Confusion Matrix Detailed Explanation of Dataset-CodePudding

df = pd.concat(map(pd.read_csv, ['A.csv','B1.csv','B2.csv','B3.csv', 'C1.csv', 'C2.csv','C3.csv']))

As shown above, I used multiple datasets to train and test classification supervised ML(DT, RF, SVM, KNN, MLP) models. I used a confusion matrix and classification report to evaluate the models.

classes = ['Good','Bad']
def plot_confusionmatrix(prediction,real,dom):
    print(f'{dom} Confusion matrix')
    cf = confusion_matrix(prediction,real)
    sns.heatmap(cf,annot=True,yticklabels=classes
               ,xticklabels=classes,cmap='Blues', fmt='g')
    plt.tight_layout()
    plt.show()  

........... TRAINING THE MODEL WITH ONE OF THE ALGORITHM

print(f'Test score {accuracy_score(y_test_DT_predicted,y_test)}')
print("-------------")
plot_confusionmatrix(y_test_DT_predicted,y_test,dom='Test')
print('Classification Report\n\n', classification_report(y_test, y_test_DT_pred))

I wanted to ask if instead of showing the confusion matrix among the entire testing set, how can I focus only on those samples coming from the A dataset? I am interested in seeing how these samples are classified. ( **** number of samples from A, **** number of samples from B1 ..)

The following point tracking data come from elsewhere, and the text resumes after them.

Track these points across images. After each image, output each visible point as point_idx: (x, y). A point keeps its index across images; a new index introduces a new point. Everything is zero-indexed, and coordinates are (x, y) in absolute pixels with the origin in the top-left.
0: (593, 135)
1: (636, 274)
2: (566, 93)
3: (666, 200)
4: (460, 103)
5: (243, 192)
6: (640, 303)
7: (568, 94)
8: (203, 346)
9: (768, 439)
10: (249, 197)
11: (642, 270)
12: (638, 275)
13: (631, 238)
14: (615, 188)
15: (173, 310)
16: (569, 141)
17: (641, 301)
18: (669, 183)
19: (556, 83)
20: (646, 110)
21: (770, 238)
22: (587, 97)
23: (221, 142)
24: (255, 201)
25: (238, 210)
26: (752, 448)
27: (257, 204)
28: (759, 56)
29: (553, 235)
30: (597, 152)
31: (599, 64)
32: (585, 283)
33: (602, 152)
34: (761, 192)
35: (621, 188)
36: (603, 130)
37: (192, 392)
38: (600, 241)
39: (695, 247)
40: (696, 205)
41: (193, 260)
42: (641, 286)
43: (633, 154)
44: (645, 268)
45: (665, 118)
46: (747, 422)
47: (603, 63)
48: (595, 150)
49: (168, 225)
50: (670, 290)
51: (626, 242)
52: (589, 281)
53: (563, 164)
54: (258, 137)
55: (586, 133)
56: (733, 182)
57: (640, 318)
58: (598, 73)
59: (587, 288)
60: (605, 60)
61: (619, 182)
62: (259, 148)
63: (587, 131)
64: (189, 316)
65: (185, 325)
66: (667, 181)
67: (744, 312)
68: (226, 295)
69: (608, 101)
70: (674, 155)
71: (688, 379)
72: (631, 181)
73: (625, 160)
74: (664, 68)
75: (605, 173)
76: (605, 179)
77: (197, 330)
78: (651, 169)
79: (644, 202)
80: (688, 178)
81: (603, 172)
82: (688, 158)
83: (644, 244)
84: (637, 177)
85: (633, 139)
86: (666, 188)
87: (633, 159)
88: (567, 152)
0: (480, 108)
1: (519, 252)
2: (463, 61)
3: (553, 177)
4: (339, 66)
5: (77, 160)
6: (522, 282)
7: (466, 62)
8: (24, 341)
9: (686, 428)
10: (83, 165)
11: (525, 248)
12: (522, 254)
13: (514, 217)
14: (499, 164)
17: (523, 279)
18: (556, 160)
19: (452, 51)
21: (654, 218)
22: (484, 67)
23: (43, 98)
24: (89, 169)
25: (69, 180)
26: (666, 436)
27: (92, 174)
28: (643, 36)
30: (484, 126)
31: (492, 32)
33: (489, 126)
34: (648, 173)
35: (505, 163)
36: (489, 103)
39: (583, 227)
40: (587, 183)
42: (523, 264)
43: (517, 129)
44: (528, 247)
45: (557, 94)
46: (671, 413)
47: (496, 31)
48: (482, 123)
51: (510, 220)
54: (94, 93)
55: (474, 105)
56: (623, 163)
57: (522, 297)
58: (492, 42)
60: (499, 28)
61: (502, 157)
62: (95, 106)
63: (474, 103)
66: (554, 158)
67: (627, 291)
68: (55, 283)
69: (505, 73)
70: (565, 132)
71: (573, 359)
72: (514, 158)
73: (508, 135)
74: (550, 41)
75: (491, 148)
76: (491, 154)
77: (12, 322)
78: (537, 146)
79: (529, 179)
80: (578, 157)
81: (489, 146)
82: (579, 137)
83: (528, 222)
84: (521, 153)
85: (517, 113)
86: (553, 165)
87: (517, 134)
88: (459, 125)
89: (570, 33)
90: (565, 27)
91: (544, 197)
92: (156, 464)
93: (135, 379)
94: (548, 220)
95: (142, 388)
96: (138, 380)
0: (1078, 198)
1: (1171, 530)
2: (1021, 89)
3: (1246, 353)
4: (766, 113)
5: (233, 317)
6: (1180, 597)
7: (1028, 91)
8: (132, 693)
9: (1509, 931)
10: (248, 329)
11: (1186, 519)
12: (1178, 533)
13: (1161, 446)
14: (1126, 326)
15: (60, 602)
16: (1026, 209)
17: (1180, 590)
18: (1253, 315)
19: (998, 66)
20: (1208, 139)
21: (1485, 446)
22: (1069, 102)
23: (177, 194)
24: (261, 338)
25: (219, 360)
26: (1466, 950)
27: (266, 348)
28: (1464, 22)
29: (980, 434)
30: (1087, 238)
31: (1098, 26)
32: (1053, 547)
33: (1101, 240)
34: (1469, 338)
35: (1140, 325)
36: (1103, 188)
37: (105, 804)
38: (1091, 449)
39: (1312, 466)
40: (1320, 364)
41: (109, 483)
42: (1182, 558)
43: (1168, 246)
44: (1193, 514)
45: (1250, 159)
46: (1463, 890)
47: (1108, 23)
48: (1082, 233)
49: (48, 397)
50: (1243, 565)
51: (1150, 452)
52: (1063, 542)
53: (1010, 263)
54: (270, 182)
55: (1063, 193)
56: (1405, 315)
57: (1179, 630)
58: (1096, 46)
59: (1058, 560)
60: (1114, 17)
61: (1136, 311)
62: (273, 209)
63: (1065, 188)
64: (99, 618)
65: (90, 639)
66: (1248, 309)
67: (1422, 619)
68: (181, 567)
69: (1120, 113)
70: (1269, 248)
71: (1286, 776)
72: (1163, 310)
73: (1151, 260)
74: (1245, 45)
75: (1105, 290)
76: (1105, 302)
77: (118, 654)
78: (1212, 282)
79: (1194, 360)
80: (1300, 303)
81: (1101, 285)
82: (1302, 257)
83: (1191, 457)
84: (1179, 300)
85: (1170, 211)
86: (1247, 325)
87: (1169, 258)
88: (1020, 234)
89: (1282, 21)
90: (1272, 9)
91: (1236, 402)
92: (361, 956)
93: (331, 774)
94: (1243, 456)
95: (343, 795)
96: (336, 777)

Edit: As suggested, I added a column for each dataset and then I merged them. I will drop that column and train the model. But how to show it in the confusion matrix still?

A['Dataset'] = "A"
B1['Dataset'] = "B1"
B2['Dataset'] = "B2"
B3['Dataset'] = "B3"
C1['Dataset'] = "C1"
C2['Dataset'] = "C2"
C3['Dataset'] = "C3"

X = df.drop(['Class', 'Dataset'], axis=1)
y = df['Class']

CodePudding user response：

Seems like there is no other way except plotting confusion matrix for each subset separately. It must be easy to do in your case by iterating through all dataset names, selecting corresponding rows from y_test_DT_predicted and y_test for each dataset and using selected values in plot_confusionmatrix call. Don't forget to manage multiple subplots in plt and call plt.show() once at the end of the loop.